If this story sounds familiar, it should.  Up to a point, the Gaynor shooting and the attempted assassination of Arizona congresswoman Gabrielle Giffords this past winter shared a fairly similar script:  a public attack, followed by a debate over the assailant’s sanity, and a parade of commentators faulting culture and the media as the source of the violence.

But in the winter of 1910 and the spring of 1911, the two tales diverged as a new explanation for the shooting emerged and gained valuable converts amongst New York’s political elite.  The problem was handguns, the public’s infuriatingly easy access to small, concealable handguns!  That was the message put into the papers by the Legislation League for the Conservation of Human Life, that was the message campaigned on by State Senator Timothy D. Sullivan, the burly and infamous Tammany Democrat, and that was the message supported by 46 (of 51) senators and 123 (of 130) assemblymen who voted for a bill that would make it illegal for any individual to purchase a handgun without a police-issued license in the state of New York.  The Sullivan Law, as it was known, took effect September 1, 1911.

For those who have been keeping score at home, the aftermath of Giffords’s shooting has followed a somewhat different trajectory.  The proposed national ban on high-capacity ammunition magazines, which received support from President Obama and the U.S. Conference of Mayors, has stalled in committee in both the House and the Senate.  The Arizona legislature has passed two bills relaxing restrictions on guns in public places and college campuses—measures that were eventually vetoed by Republican governor Jan Brewer.  Dozens of states have made it easier for students and the mentally ill to purchase firearms and carry them just about wherever they like, including bars and public libraries, and in March, Utah selected the M1911 pistol to be its official state gun.

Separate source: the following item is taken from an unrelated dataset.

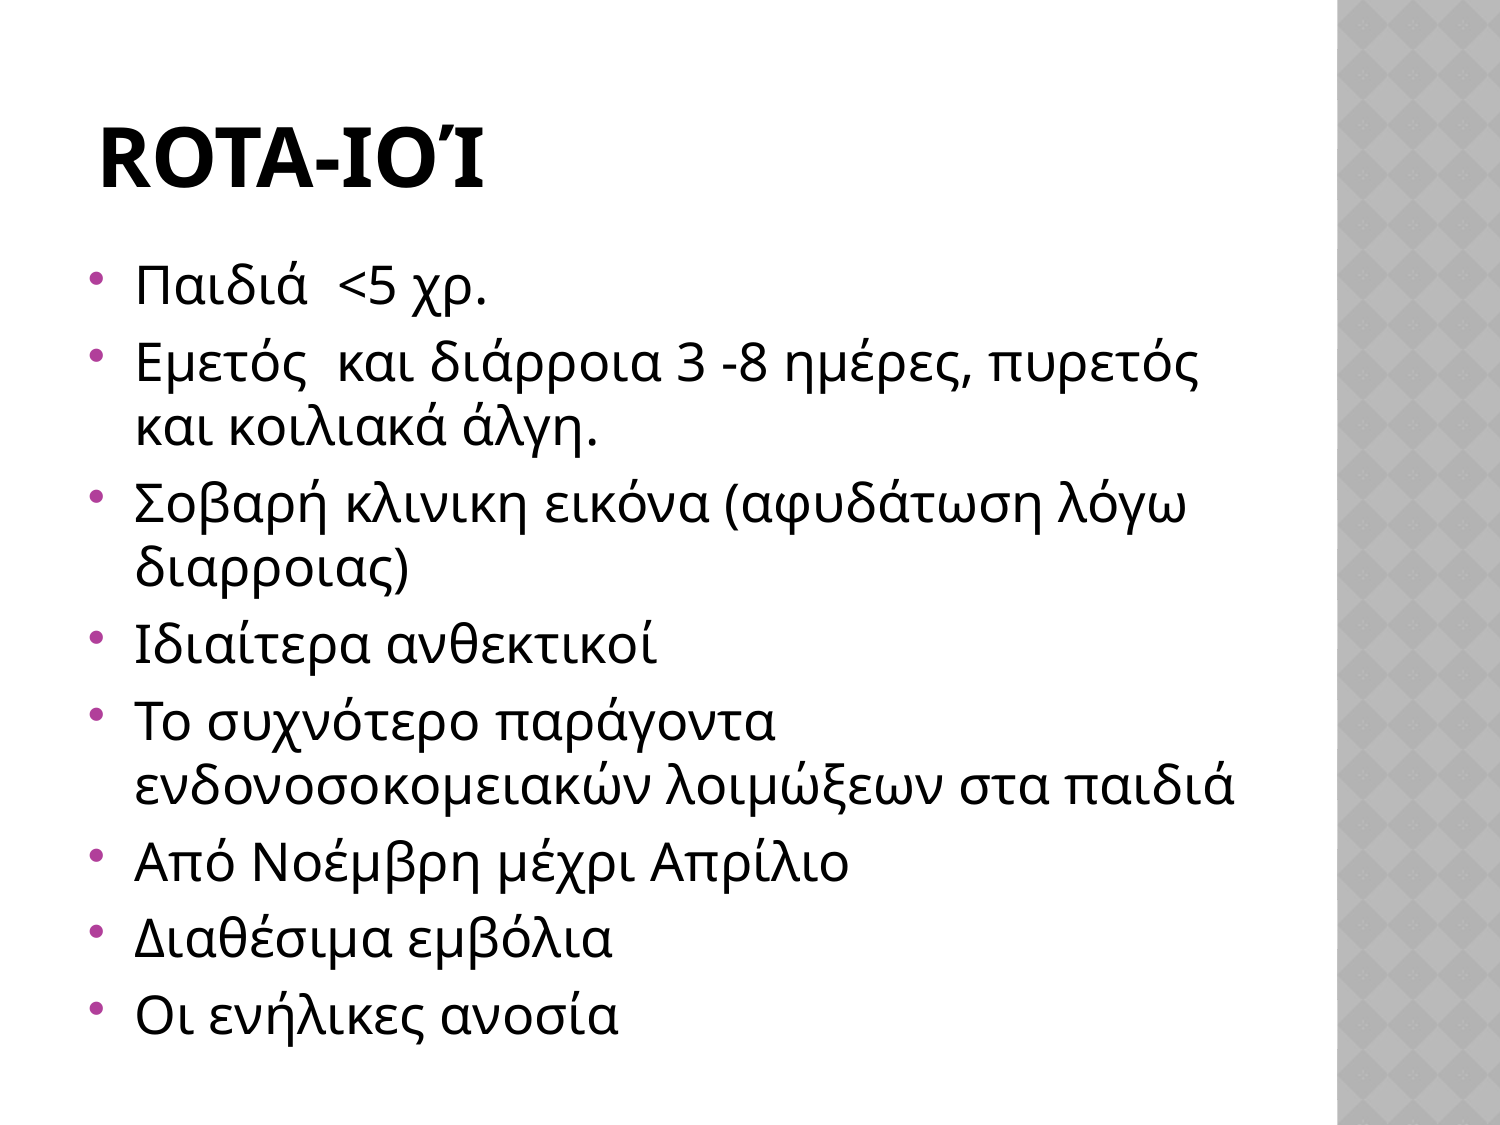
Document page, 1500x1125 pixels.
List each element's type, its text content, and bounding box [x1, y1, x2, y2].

list Παιδιά <5 χρ. Εμετός και διάρροια 3 -8 ημέρες, πυρετός και κοιλιακά άλγη. Σοβαρή κλινικη εικόνα (αφυδάτωση λόγω διαρροιας) Ιδιαίτερα ανθεκτικοί Το συχνότερο παράγοντα ενδονοσοκομειακών λοιμώξεων στα παιδιά Από Νοέμβρη μέχρι Απρίλιο Διαθέσιμα εμβόλια Οι ενήλικες ανοσία [75, 243, 1263, 1059]
title Rota-ιοί [88, 66, 1276, 205]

The question all of this leads to, of course, is what made Timothy Sullivan’s time so different from our own?  Why has the pendulum swung so far away from meaningful gun reform?

One answer is the National Rifle Association.  In 1911, the NRA was little more than a marksmanship club, dedicated to improving its membership’s shooting prowess and, hence, the nation’s military preparedness.  It had neither the political organization nor the political consciousness to mount any kind of defense of gun rights.  Since the 1960s, however, it has ranked amongst the nation’s most powerful lobby groups, stymieing regulators at the state and federal levels with predictable success.

Another answer is the Democratic Party, which dominated Albany in 1911.  These Dems were eager to shed their earlier hands-off libertarianism and define themselves as defenders of public welfare and guardians of the common good.  They were keen on showing off what government could do to improve the lives of ordinary people and, with crime rates escalating across the city and the state, the Sullivan Law offered it a key opportunity to cement this new image—an image today’s Democrats seem to regard as a burden.

But perhaps the most important difference between then and now is that the Sullivan Law’s advocates refused to cede rights talk to the other side.  Against the protests of the nascent gun lobby, the law’s advocates argued that the public’s right to safety from muggers and stray bullets trumped the rights of gun makers, gun sellers, and gun owners.

Now, the logic that the best protected citizen is an armed citizen reduces safety to a privilege, earned by those willing to endure the costs and the risks of owning their own gun.

In 1970, amazed that the preceding decade of unremitting gun violence had not produced more significant weapons legislation, the historian Richard Hofstadter wondered why “the United States alone among industrial societies [had clung] to the idea that a substantially unregulated supply of guns among its city populations is a safe and acceptable thing?”  This September marks the hundredth birthday of a moment when that idea didn’t burn so bright.  Will anyone blow out its candles?